The typical ladder has nice, evenly spaced rungs to get you from the ground to whatever high spot you have your sights set on. But what happens when the top rungs are missing? You can get part way up, but can’t go very high. Or what if all of the bottom rungs are missing? It’s hard to even get off the ground.
This is why fully functioning role model ladders are important for women in business. Meaning women at every level of an organization need to be ready to help other women. They are the “rungs” that can take women from the bottom to the top, and every step between.
Why not an elevator that shoots you right to the top floor? Because having a rung at every level, having role models at each step along the way, helps make the goal seem more attainable. In other words, the women you aspire to be need to be close enough in scope and age, so that you can relate to them.
Don’t get me wrong… heroes are great. We all want to shoot for the moon, but the reality is that our role models have far greater and more direct impact if they are one rung above us–within our reach. If someone is doing a job that you can clearly envision and filling the role in a concrete, realistic way, it’s easier to picture yourself in that role.

• [COLLECTED MATERIAL]:
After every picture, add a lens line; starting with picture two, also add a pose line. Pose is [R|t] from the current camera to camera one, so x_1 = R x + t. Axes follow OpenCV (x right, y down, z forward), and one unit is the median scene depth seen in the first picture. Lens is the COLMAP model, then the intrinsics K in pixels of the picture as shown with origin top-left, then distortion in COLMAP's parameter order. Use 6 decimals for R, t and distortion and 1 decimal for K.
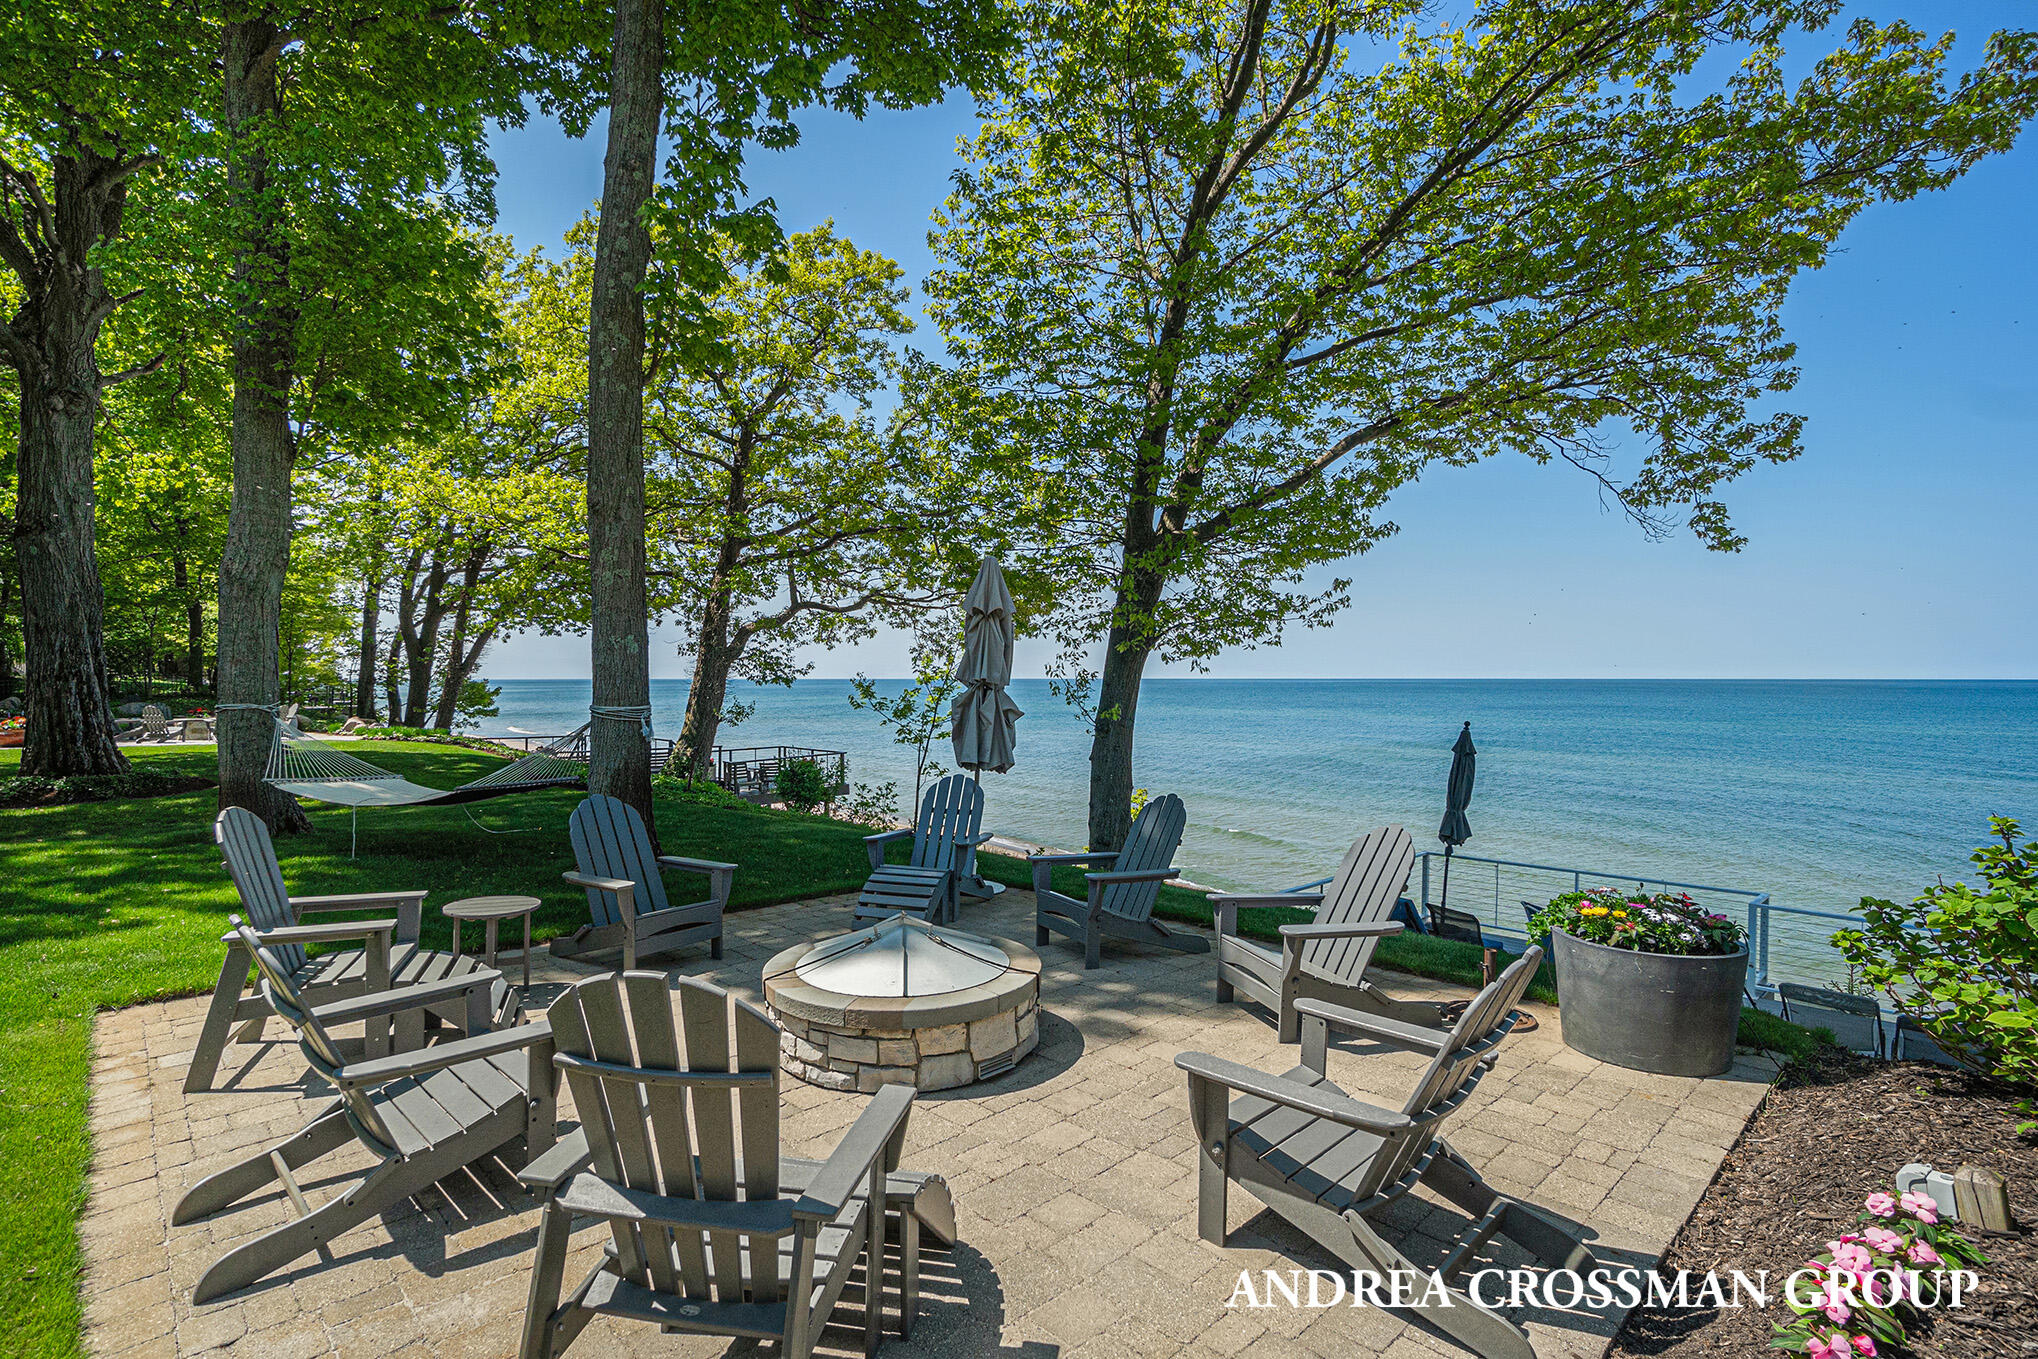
lens RADIAL K [[977.7, 0, 1019.0], [0, 977.7, 679.5], [0, 0, 1]] dist [-0.028570, 0.014468]
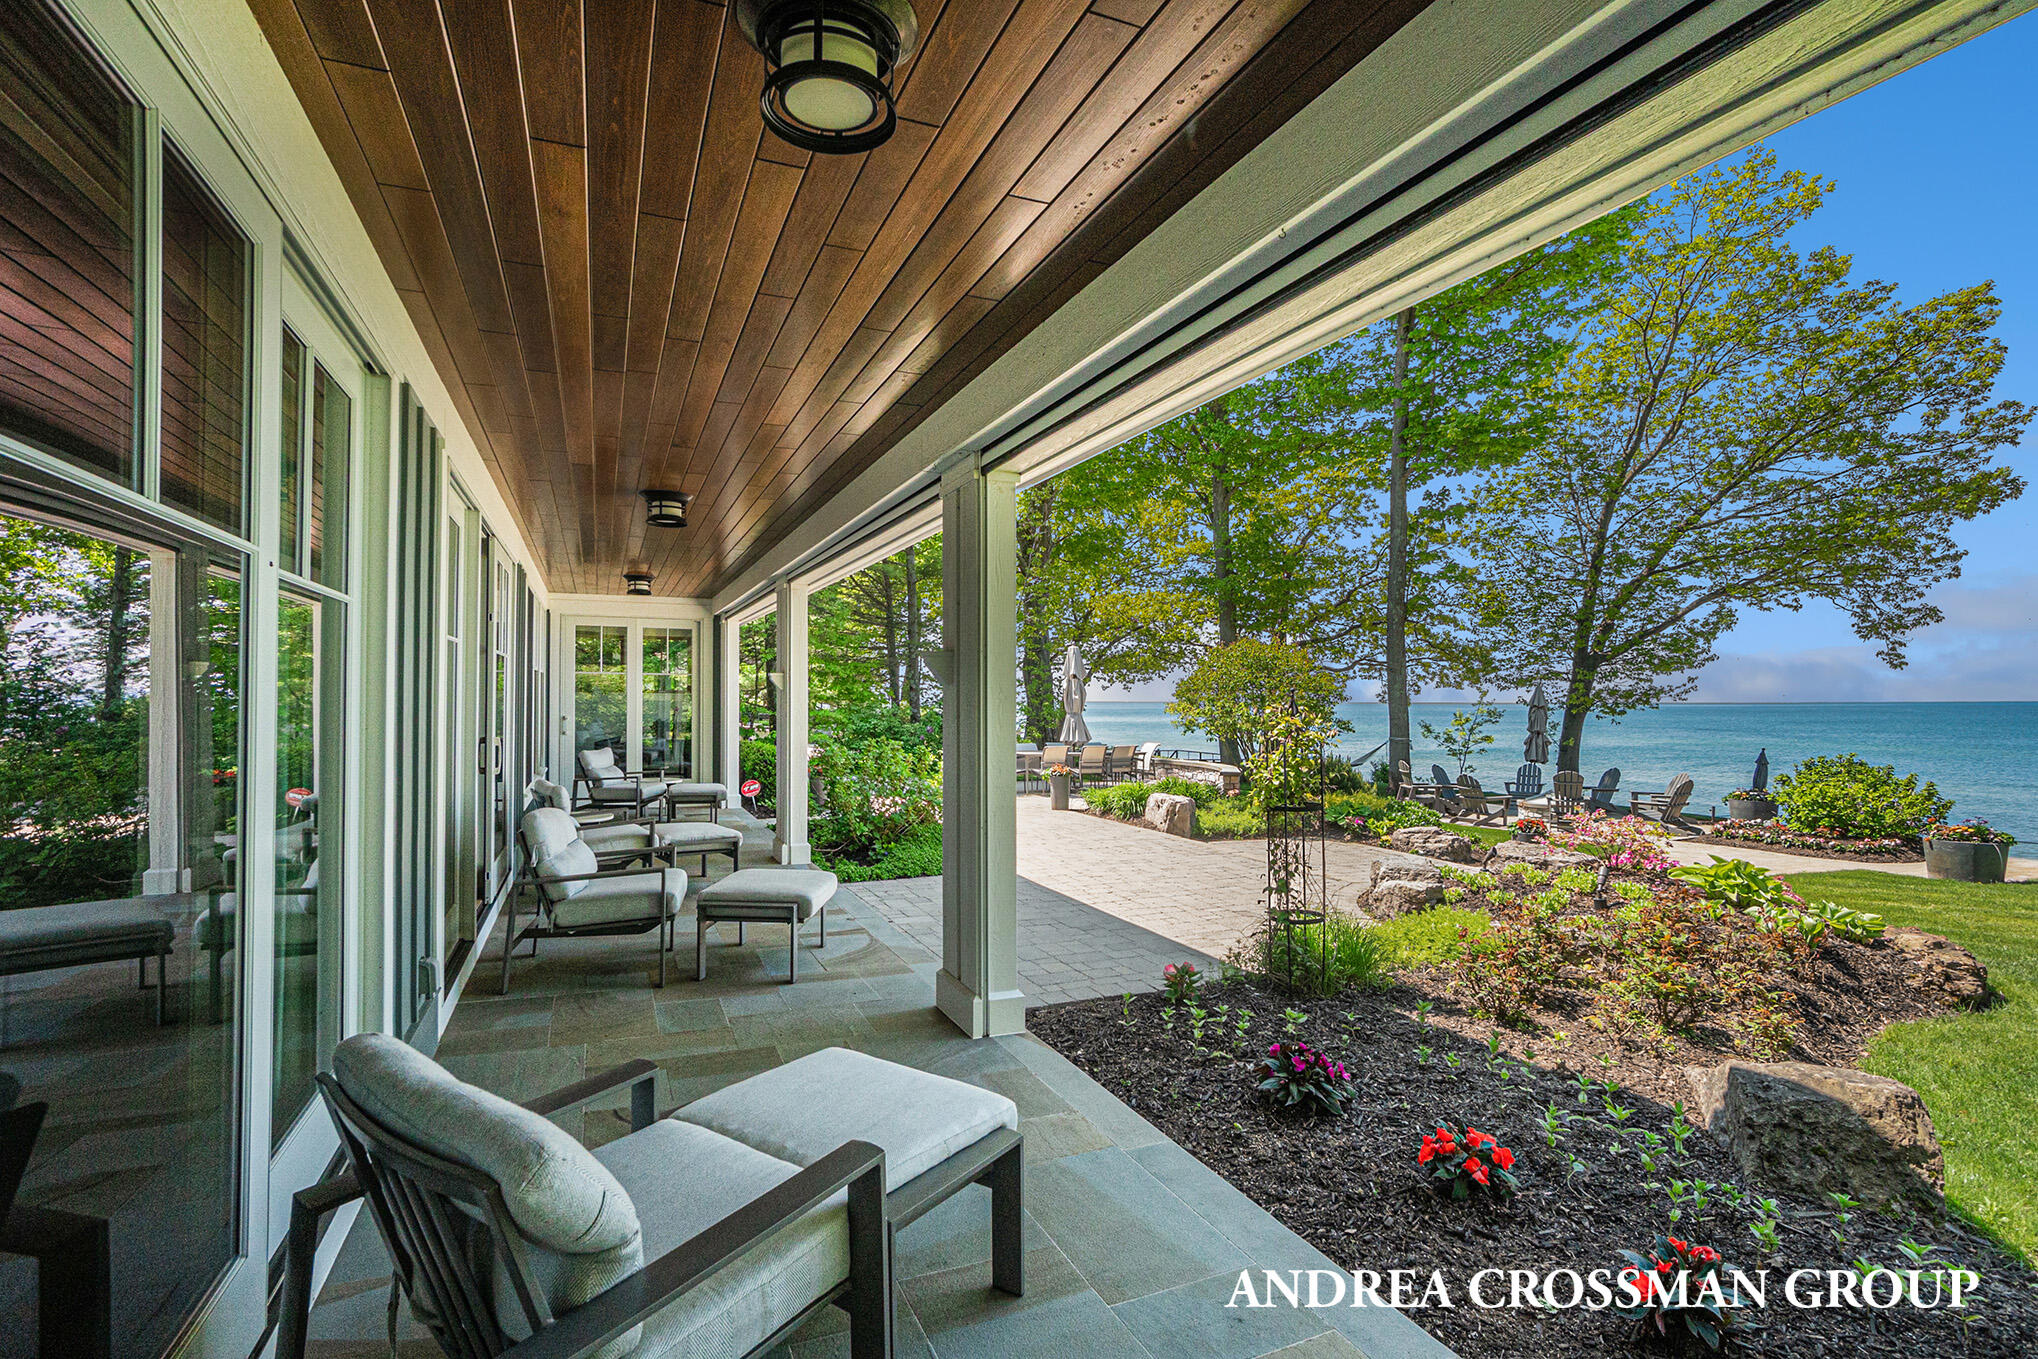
lens RADIAL K [[977.7, 0, 1019.0], [0, 977.7, 679.5], [0, 0, 1]] dist [-0.028570, 0.014468]
pose [[0.934336, -0.019483, -0.355861, -0.269798], [0.011251, 0.999619, -0.025190, -0.063008], [0.356216, 0.019532, 0.934199, -1.412416]]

• [WHAT THE TASK ASKS]:
Write out, word for word, the section of the role model ladder passage above that starts with the words containing "Why not an elevator" and ends with "in that role.".

• [SOLUTION FOR THIS EXERCISE]:
Why not an elevator that shoots you right to the top floor? Because having a rung at every level, having role models at each step along the way, helps make the goal seem more attainable. In other words, the women you aspire to be need to be close enough in scope and age, so that you can relate to them.
Don’t get me wrong… heroes are great. We all want to shoot for the moon, but the reality is that our role models have far greater and more direct impact if they are one rung above us–within our reach. If someone is doing a job that you can clearly envision and filling the role in a concrete, realistic way, it’s easier to picture yourself in that role.